Dun Beag Broch

Dun Beag Broch
Dun Beag Broch

Dun Beag Broch is an excellent example of an Iron Age Round Tower on Skye. It still has a good amount of the walls intact. A very short walk from the car park you can go back in time and see how our ancestors lived. Visible on the skyline from the car park it is an easy walk to the bottom of the rocky outcrop on which it stands.

Location of Dun Beag Broch

Dun Beag Broch stands alongside the A863 Sligachan to Dunvegan road. If you are heading towards Dunvegan the car park is located 0.2 miles outside Struan on the left hand side. There is a brown tourist road sign showing the car park. The Broch itself is on the opposite side of the road so take care when crossing over. There are a couple of picnic benches in the car park so on a nice day you can sit, enjoy your surroundings and maybe even have a picnic.

Getting to Dun Beag Broch

Access gate and start of the path
Access gate and start of the path

From the car park you will see Dun Beag Broch sat on the skyline on the other side of the road. Cross the road very carefully, it is a fast road and there is no crossing. There is a pedestrian gate that fully opens on the right in front of you. Dogs are allowed on the land surrounding the Broch. However they must stay on a lead as it is a grazing area. In fact you can not miss the sheep! The path is a little gravelly to start with but turns into a smoother grassy slope.

Sarah just walked with two sticks on this occasion rather than her rollator. She felt that it was better for her this way. We think it would be possible with a rollator and maybe with a wheelchair. The latter will depend on the skills of the person pushing. There are some rather steep sections of path that would prove quite tiring going uphill. Coming back down with a wheelchair may be quite dangerous.

The grassy path to Dun Beag Broch
The grassy path to Dun Beag Broch

If you stay on the most left of all the grassy tracks this is the widest and smoothest. You will be able to reach the bottom of the grassy knoll that Dun Beag Broch sits upon. The path ahead is now a scramble up through rocks or around the back through reeds and over rocks. Sarah was quite content to get this far and admire the Broch from below. There are plenty of large rocks to sit on and relax. Take a moment to enjoy the view looking back over Loch Bracadale and out to The Minch.
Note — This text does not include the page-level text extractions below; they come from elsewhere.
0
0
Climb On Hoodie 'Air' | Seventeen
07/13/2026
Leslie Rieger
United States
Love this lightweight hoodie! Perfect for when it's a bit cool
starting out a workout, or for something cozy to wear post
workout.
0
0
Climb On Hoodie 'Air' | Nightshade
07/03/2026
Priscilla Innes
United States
The swirling Haar blocking our view!
The swirling Haar blocking our view!

What remains at the Broch?

Dun Beag Broch Information board
Dun Beag Broch Information board

Whilst Sarah was resting Melanie went on up to the Broch so we can show you what still stands. There is no specific path to the broch so simply pick your way between fallen stones and reeds. It is steep in places but not impassable.

The old staircase inside
The old staircase inside
Remains of Dun Beag Broch
Remains of Dun Beag Broch

At the far side of the Broch is an information board outlining how the broch would have looked and how it would have been used in the Iron Age. You can see an entrance way into the Broch ahead of you. The walls still stand a metre or so high with a staircase still intact to your left. When the clouds lift you can see that this Dun, in English Fortress, had a great vantage point over Loch Bracadale. Beag simply means small which this Dun really is. When you have looked at everything up here simply find a safe way back down to the path, and head back to the car park.

Fairy Folklore about Dun Beag Broch

The beautiful and evocative Dun Beag Broch
The beautiful and evocative Dun Beag Broch

There are many traditions connected with the duns. One says they are the dwellings of the little people or the fairies. There is thought to be danger in approaching them, especially after dark. Mortals, livestock and anything else the fairies took were taken to the duns as they were thought to be either fairy homesteads or the entrances to the land of the fairies. We were sure to visit the dun during daylight hours and the biggest danger we encountered were the rocks strewn about our path. It is possible that this tradition came from memories of the original builders of the duns, possibly Neolithic. Who, when driven underground by a conquering race would occasionally venture above ground to cause mischief and get their revenge and so became perceived as the fairy folk. Certainly, both Stone Age and Bronze Age artefacts have been excavated from Dun Beag.

It was also thought that they were dwellings of ghosts or spirits and as the haar rolled towards us over the loch this started to seem very plausible. So we took this as our cue to call it a day and leave the fairies and the spirits to their mischief.